Two in the audience had tried to sign up to speak today with no success due to the 24 hour rule.


From: BBetzen@aol.com
To: miguelsolis@dallasisd.org
CC: ecowan@dallasisd.org, elizabethjones@dallasisd.org, danmicciche@dallasisd.org, nbingham@dallasisd.org, lblackburn@dallasisd.org, joyceforeman@dallasisd.org, benutall@dallasisd.org, mmorath@dallasisd.org
Sent: 1/22/2015 2:29:46 P.M. Central Standard Time
Subj: Todays' 5:30 public discussion of TAPR Annual Reports

 

Dear President Solis and all DISD Trustees,


I regret that I did not call in time to address the Texas Academic Performance Report today.  I have been studying the report and have focused on the summary chart on page 3 of the report on DISD.  It is linked from the TEA web site found in the slides that are part of today's presentation.   Hopefully you will be addressing the significant decline in DISD student performance in all subjects compared to the State of Texas achievements from 2013 to 2014.


Attached please find that summary chart with one column inserted showing how much DISD fell behind in every subject from 2013 to 2014.  I will be present for the hearing if there are any questions, but I understand that your time schedule is tight, almost as if you expected there to be nobody from the public making comments.  

Some of you have been complaining in public that too little of the time at your meetings are spent discussing student achievement. I agree. This is a time to change that. 

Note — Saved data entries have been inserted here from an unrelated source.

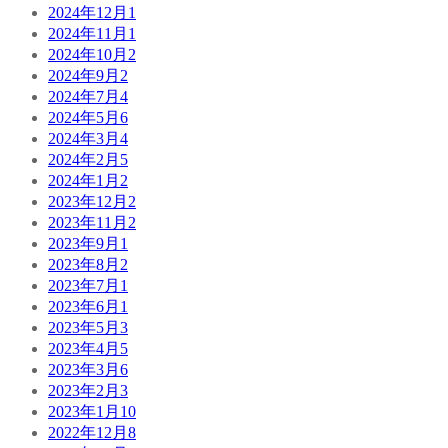
2024年12月
1
2024年11月
1
2024年10月
2
2024年9月
2
2024年7月
4
2024年5月
6
2024年3月
4
2024年2月
5
2024年1月
2
2023年12月
2
2023年11月
2
2023年9月
1
2023年8月
2
2023年7月
1
2023年6月
1
2023年5月
3
2023年4月
5
2023年3月
6
2023年2月
3
2023年1月
10
2022年12月
8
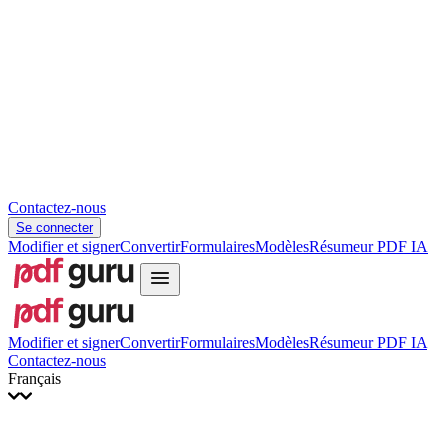
Slovenčina
עברית
Hrvatski
Română
Українська
Tiếng Việt
ไทย
简体中文
繁體中文
Contactez-nous
Se connecter
Modifier et signer
Convertir
Formulaires
Modèles
Résumeur PDF IA
Modifier et signer
Convertir
Formulaires
Modèles
Résumeur PDF IA
Contactez-nous
Français
English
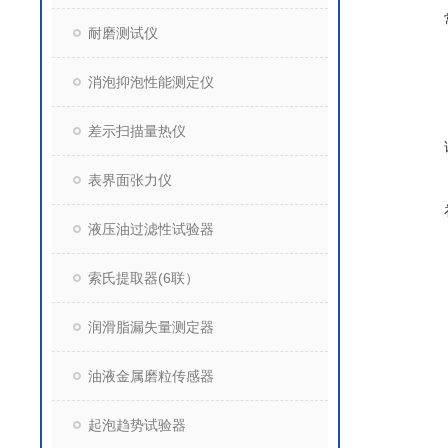
耐磨测试仪
消泡抑泡性能测定仪
差示扫描量热仪
表界面张力仪
液压油过滤性试验器
索氏提取器(6联）
润滑脂漏失量测定器
油液金属磨粒传感器
起泡趋势试验器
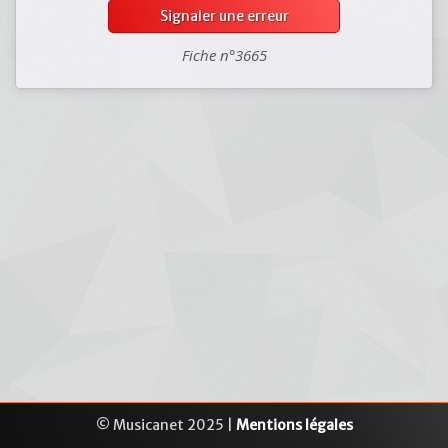
Signaler une erreur
Fiche n°3665
© Musicanet 2025 |
Mentions légales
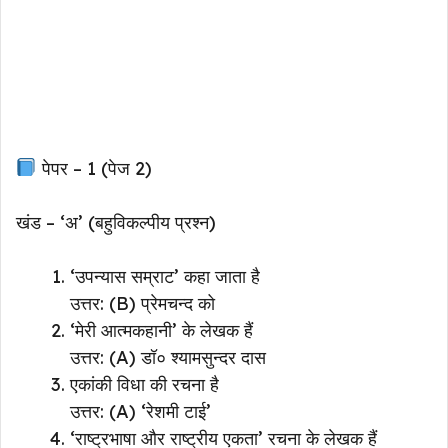
पेपर – 1 (पेज 2)
खंड – ‘अ’ (बहुविकल्पीय प्रश्न)
‘उपन्यास सम्राट’ कहा जाता है
उत्तर: (B) प्रेमचन्द को
‘मेरी आत्मकहानी’ के लेखक हैं
उत्तर: (A) डॉ० श्यामसुन्दर दास
एकांकी विधा की रचना है
उत्तर: (A) ‘रेशमी टाई’
‘राष्ट्रभाषा और राष्ट्रीय एकता’ रचना के लेखक हैं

I am very disappointed that it was not more clear that public comments could be made and when you had to sign up to talk. I called today and was too late. It is almost as if DISD Administration wanted to keep this hearing hidden so nobody paid attention to the declines in student achievement and the frightening data in these reports. 

Respectfully,
 

Bill Betzen, volunteer 
Dallas ISD Achievement Data
214-957-9739



Annual comparisons of DISD academic progress with Texas for the past 8 years are needed so Dallas residents have a much clearer view of the direction DISD schools are going.